*Trecho selecionado:*
# # # #
O corpo de uma pessoa -- não somente suas formas mas também seu gesto e porte -- oferece uma informação extensa e intensa acerca da vida dessa pessoa; frases como "ter o coração na mão", "ficar de cabelo em pé", "fazer das tripas coração", "ficar sem ar",...escondem uma riqueza intuitiva nada desdenhável e mesmo assim continuamos a estabelecer grandes distâncias entre nosso corpo e nossa mente, nosso corpo e nossa vida e consequentemente continuamos a nos guiar exclusivamente por nossas crenças e desprezando as mensagens corporais.
Esse dualismo de longínqua origem antropológica -- amplamente reforçado pelo dualismo religioso amor/sexualidade -- é uma das fisuras de nosso mundo ocidental e seu preço é caro: a substituição do conhecimento pelo controle.
Os efeitos dessa substituição têm sido traduzidos por um conflito interno contínuo, por uma luta pelo controle, mas não um controle saudável de nossas emoções, mas um domínio permanente e intolerante de quase todas as manifestações de nosso corpo, e como consequência dessa luta, nosso domínio egoísta do entorno, do que como organismos vivos formamos parte inseparável e sem a qual não poderíamos sobreviver. Costumamos entender por personalidade o caráter e o temperamento de um indivíduo, assim como suas convicções e a escala de valores que vai formando ao longo de sua vida. Ou seja, é a expressão particular de cada ser humano: tal como aparece diante de nós e tal como se vê a si mesmo. Etimologimente o conceito deriva da "máscara" que utilizavam os atores para que os escutassem melhor. Se aproveitamos o símbolo que isso representa podemos afirmar que a "autoconsciência" se reduz habitualmente à "ideia que temos de nós mesmos" e mais concrectamente à soma de nosso status e papéis sociais. Mas talvez isso tenha pouco a ver com o que somos em realidade, já que em nossa consciência habitual não costumamos incluir, por exemplo, a percepção de nossas funções vitais, essenciais para a sobrevivência, nem uma ideia coerente da mencionada relação simbiótica com o entorno.
Nos guiar unicamente por nossas suposições e crenças, sem nos darmos a possibilidade de escutar nossas intuições e percepções sensoriais, implica em nos guiar por uma informação muito parcial de toda a informação que temos a nosso alcance; parcial e deformada. Perigosamente confundidos pelo mais simples e evidente, acreditamos ter uma pele, quando somos uma pele, acreditamos ter um órgão genital, quando somos um órgão genital, acreditamos ter um corpo, quando somos um corpo. Costumamos perseguir objetivos que são "símbolos" culturais como o poder, o controle, a fama, a honra, a glória...e desprezamos os prazeres cotidianos acessíveis e reais, os quais não precisamos procurar, mas simplesmente nos colocar em atitude de encontrá-los, como passear, mastigar, acariciar, contemplar, respirar... Vemos, pois, como a maior confusão entre símbolo e realidade se encarniça com a autoconsciência, e consequentemente com essa parcela das relações humanas que é a sexualidade.
# # # #
*Seção de dados:*
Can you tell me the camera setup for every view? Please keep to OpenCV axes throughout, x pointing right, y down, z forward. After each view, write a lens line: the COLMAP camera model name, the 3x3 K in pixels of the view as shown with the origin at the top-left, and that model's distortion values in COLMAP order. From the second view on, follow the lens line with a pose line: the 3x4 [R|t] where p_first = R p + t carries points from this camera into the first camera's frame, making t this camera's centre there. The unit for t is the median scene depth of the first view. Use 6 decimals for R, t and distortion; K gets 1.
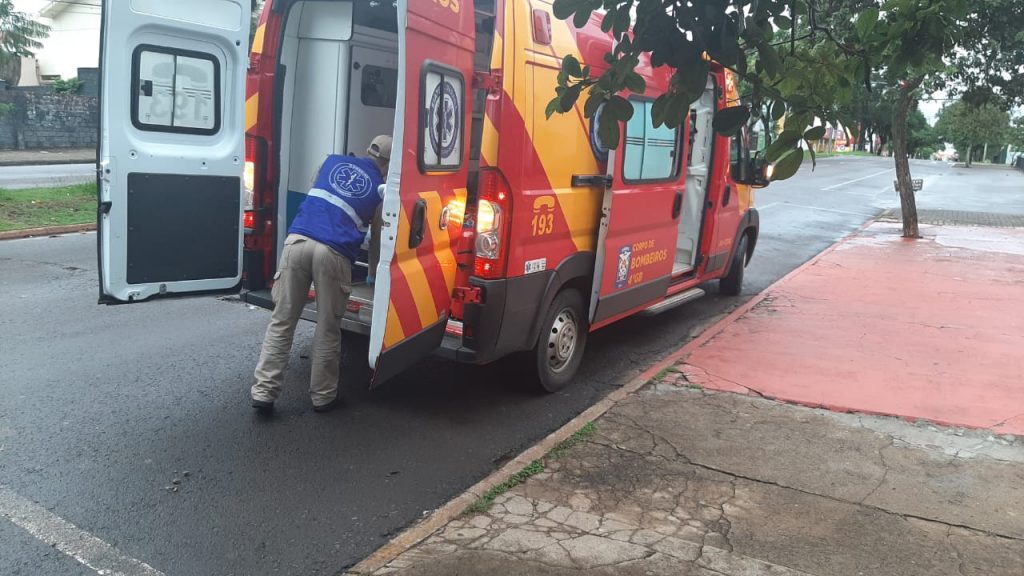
lens RADIAL K [[806.2, 0, 512.0], [0, 806.2, 288.0], [0, 0, 1]] dist [0.080145, 0.000462]
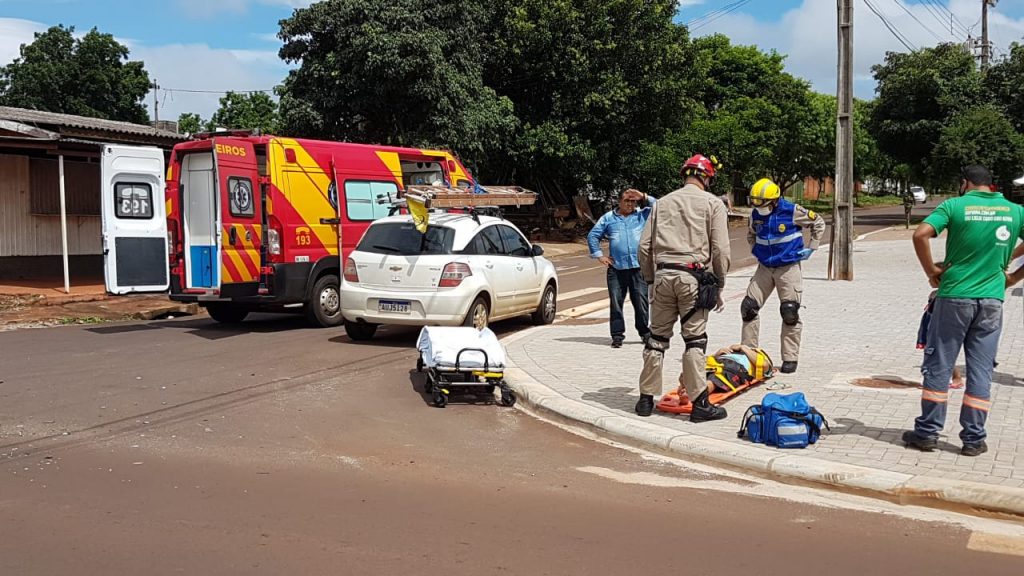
lens RADIAL K [[813.2, 0, 512.0], [0, 813.2, 288.0], [0, 0, 1]] dist [0.001566, 0.001550]
pose [[0.990615, -0.114981, 0.073905, 0.433375], [0.122616, 0.986475, -0.108778, 0.371887], [-0.060398, 0.116819, 0.991315, -1.263816]]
# # # #
*Conjunto de tarefas:*
**A.** Segundo o texto sobre o corpo, qual é o preço do dualismo entre corpo e mente no mundo ocidental?
**B.** Prossiga com o texto sobre o corpo a partir do ponto em que ele termina.
Os dados não têm papel algum aqui.

*Respostas por tarefa:*
**A.** A substituição do conhecimento pelo controle.

**B.**
Em consequência podemos nos perguntar se nossa "ideia de satisfação sexual" corresponde com a satisfação que realmente se pode obter da sexualidade. A ideia de satisfação sexual baseada na alimentação da personalidade (máscara) e da autoimagem, assim como em todas as crenças irracionais que estamos comentando, sempre dará menos jogo que quando nos baseamos no conhecimento -- racional e emocional --, e não no domínio, do corpo e suas sensações.
Podemos decidir, portanto, que da mesma forma que não existe "plena" autoconsciência a partir do domínio e do controle, mas somente a partir do conhecimento, a ideia de satisfação sexual baseada em nossos símbolos de sucesso e de domínio não apenas não corresponderá à satisfação "real", mas a dificultará consideravelmente: a anestesia gerada na qual, escravos da ideia de satisfação e de "satisfação cumprida", deixamos de escutar o próprio corpo, pode ser e constuma ser um germe de insatisfação sexual e vital. De fato, é o germe e a essência da ansiedade desnecessária, a qua já definimos como "esperar o que não chega, desprezando ou ignorando o mais estrito presente".
Felizmente, ha antídotos contra tal anestesia, entre eles o conhecer, tal como propomos, a ansiedade; o descobrir o prazer do cotidiano, que por ser cotidiano está constantemente presente, e a humildade suficiente para deixar de contemplar o corpo como se fosse uma casca que devemos suportar ou como se fosse um automóvel do qual acreditamos não ser o motorista, e começar a contemplá-lo como nosso mais leal e seguro mestre; alimentando seu conhecimento em substituição do domínio e do controle.
* * *
1. O amor
Não pretendemos definir uma vivência que, talvez, não tenha tradução verbal; apenas tentaremos expor uma concepção pessoal do amor.
Diz-se, com razão, que a base do amor é a entrega, mas essa entrega se confunde com a concessão e o sacrifício, quando se necessita pouca lógica para observar que nunca podemos entregar e oferecer aquilo que não possuímos previamente. É por esse pequeno e grande matiz que descreveríamos o amor como a autoaceitação incondicional e consequentemente de seu entorno: é difícil copreender, aceitar e conhecer os outros mais do que a medida em que nos compreendemos, aceitamos e conhecemos a nós mesmos. Se tivéssemos que dar um exemplo a respeito, diríamos que apenas os mafiosos conhecem a linguagem verbal e gestual de outro mafioso, assim como a generosidade ou a honestidade são reconhecidas por aqueles que são honestos e generosos. Da mesma forma, somente na medida em que fujamos do autoengano deixaremos de enganar mais ou menos conscientemente os outros.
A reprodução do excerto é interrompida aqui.